*Short problem A:* In the passage on television and moral debate, what issue did the Year 5 group finally focus on?
*Short problem B:* Print the passage on television and moral debate between "Both of these" and "during the breaks.", inclusive.

*Text to read:*
--------------------------------

When this segment was shown to a group of Year 5 kids in a New Jersey classroom in early 1997, they exploded in discussion. (1) Some talked of their own experiences of having family members confront difficulty. One boy talked of his uncle, a crack addict, and the need to get him to talk. Others focussed on when it was right to lie. They struggled with the notion that the lie was 'for his own good' and the question of who was to judge what was good for others. But, with some subtle leadership from the philosopher running the group, the issue they finally focussed on was that of whether consequences can ever justify actions that otherwise would be reprehensible.
Later in the same year, I showed the segment to a group of graduates and graduate students of the Media Ecology program from New York University. (2) Their discussion, while conducted in more sophisticated terms, covered much the same ground as the Year Fives. There was some concern about the way the young Claudia was manipulated by her peers, but in general the issues were similar: when is it right to lie? How do we judge the higher good?
Both of these examples show that television can engender moral debate. I want to suggest that we should harness television more effectively for such purposes. But why use soap operas, rather than say carefully crafted pieces with appropriate moral messages? Soaps are, after all, the new opium of the masses, with very little to recommend them except their success in selling the products which are advertised during the breaks.

--------------------------------

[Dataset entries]
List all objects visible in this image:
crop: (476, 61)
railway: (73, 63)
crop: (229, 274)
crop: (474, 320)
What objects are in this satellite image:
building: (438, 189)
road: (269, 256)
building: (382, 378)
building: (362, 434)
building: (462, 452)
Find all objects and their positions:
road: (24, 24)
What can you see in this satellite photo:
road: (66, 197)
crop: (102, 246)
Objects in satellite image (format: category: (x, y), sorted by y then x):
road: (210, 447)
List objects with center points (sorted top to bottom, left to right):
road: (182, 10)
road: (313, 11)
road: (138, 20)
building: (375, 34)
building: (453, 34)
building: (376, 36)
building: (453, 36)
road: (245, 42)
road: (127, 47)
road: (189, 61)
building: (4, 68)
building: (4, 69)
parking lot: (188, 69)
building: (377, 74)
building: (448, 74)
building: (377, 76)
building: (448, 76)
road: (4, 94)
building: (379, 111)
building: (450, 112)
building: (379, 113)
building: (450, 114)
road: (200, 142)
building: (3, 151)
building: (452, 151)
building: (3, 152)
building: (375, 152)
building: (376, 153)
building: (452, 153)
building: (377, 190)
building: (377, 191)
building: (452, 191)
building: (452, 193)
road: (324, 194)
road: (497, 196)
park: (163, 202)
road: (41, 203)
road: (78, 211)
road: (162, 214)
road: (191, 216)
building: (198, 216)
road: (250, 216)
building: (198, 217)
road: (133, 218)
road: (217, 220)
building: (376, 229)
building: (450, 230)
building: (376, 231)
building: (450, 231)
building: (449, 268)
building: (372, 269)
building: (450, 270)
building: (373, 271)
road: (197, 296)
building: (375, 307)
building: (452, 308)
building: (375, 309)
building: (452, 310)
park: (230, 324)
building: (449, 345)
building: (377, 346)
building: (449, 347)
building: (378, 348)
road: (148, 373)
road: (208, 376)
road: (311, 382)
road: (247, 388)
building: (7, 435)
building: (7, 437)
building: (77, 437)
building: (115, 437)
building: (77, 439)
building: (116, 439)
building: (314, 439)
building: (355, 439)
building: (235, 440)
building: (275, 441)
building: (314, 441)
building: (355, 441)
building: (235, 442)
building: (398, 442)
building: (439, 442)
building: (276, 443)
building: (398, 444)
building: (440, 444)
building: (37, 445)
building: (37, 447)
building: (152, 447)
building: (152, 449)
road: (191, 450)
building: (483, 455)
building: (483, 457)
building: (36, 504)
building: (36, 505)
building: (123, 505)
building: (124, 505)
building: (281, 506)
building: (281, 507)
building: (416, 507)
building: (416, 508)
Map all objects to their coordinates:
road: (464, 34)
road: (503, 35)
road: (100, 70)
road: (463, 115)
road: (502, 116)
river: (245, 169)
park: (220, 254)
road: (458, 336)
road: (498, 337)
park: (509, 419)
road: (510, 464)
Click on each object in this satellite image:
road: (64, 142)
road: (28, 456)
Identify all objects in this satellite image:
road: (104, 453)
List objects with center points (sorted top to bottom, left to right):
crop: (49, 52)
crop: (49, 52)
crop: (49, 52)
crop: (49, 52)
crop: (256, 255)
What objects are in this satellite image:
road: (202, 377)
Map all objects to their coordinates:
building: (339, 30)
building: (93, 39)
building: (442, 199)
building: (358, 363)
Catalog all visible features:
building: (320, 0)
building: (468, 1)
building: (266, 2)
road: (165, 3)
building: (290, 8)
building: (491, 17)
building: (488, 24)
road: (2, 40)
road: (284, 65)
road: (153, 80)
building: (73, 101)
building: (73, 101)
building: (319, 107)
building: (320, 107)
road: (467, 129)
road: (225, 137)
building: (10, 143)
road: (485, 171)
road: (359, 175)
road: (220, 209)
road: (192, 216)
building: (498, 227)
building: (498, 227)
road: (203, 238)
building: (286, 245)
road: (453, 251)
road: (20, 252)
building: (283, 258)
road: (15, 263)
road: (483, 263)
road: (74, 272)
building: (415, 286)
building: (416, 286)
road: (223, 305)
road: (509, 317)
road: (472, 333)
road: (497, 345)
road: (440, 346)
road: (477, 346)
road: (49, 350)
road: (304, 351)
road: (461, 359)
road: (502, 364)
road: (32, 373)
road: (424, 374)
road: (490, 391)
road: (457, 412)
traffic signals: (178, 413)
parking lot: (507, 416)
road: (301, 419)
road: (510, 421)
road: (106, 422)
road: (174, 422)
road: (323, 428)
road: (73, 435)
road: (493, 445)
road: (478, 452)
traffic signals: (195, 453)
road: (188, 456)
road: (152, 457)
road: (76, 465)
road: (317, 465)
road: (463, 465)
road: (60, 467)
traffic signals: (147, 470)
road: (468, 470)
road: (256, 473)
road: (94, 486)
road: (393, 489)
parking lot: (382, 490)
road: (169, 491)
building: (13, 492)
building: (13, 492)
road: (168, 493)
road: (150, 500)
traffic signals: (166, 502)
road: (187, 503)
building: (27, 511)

--------------------------------

*Response A:* Whether consequences can ever justify actions that otherwise would be reprehensible.

*Response B:*
Both of these examples show that television can engender moral debate. I want to suggest that we should harness television more effectively for such purposes. But why use soap operas, rather than say carefully crafted pieces with appropriate moral messages? Soaps are, after all, the new opium of the masses, with very little to recommend them except their success in selling the products which are advertised during the breaks.